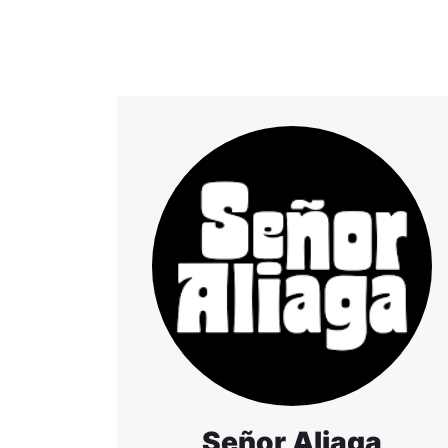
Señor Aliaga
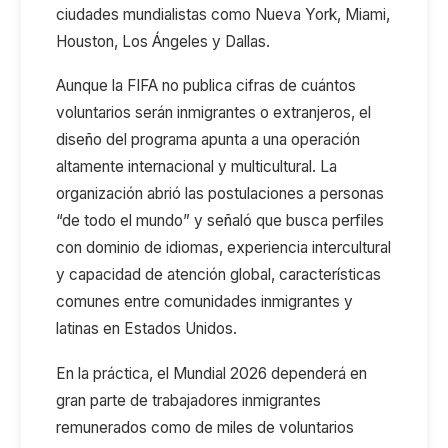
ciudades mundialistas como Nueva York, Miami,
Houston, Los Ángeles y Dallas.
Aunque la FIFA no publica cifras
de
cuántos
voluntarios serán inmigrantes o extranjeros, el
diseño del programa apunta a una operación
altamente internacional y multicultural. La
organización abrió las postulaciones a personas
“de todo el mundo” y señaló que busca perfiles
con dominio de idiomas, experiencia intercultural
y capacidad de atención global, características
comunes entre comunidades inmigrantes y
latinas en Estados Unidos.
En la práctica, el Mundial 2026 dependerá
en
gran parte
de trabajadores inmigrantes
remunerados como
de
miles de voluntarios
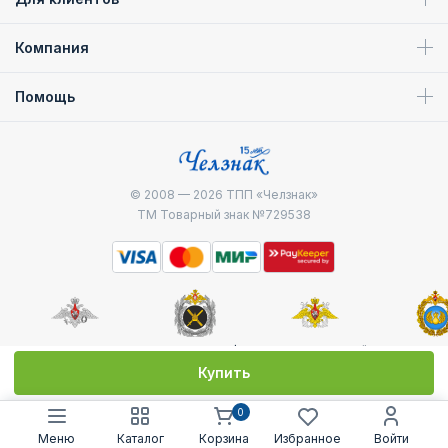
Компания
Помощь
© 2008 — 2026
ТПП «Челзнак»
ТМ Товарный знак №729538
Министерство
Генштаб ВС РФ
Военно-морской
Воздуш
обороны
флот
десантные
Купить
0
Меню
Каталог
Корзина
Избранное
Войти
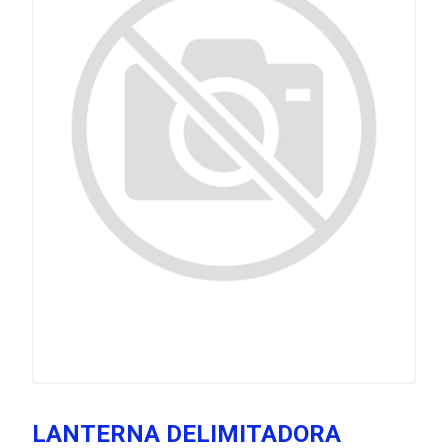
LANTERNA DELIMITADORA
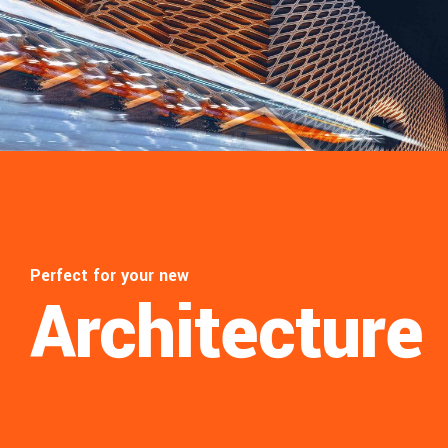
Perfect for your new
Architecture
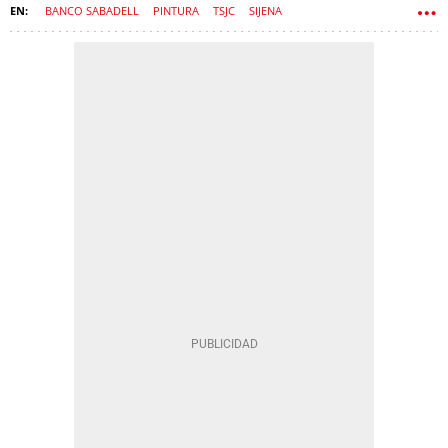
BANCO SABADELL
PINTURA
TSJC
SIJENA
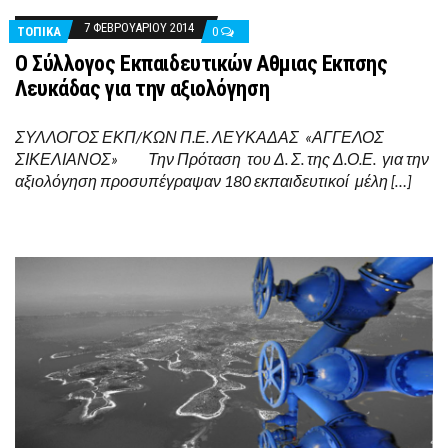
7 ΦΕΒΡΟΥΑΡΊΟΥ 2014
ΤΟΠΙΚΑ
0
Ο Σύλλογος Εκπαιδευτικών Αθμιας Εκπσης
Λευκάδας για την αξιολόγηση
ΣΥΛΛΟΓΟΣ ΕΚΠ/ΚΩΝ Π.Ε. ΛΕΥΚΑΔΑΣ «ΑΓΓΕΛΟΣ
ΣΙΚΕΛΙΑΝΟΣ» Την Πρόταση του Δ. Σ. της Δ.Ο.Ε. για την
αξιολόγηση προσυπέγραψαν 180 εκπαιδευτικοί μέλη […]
##########
*Exercise*
Return each line of the records above in which the word "voluntarios" occurs.

*Problem solution*
voluntarios serán inmigrantes o extranjeros, el
miles de voluntarios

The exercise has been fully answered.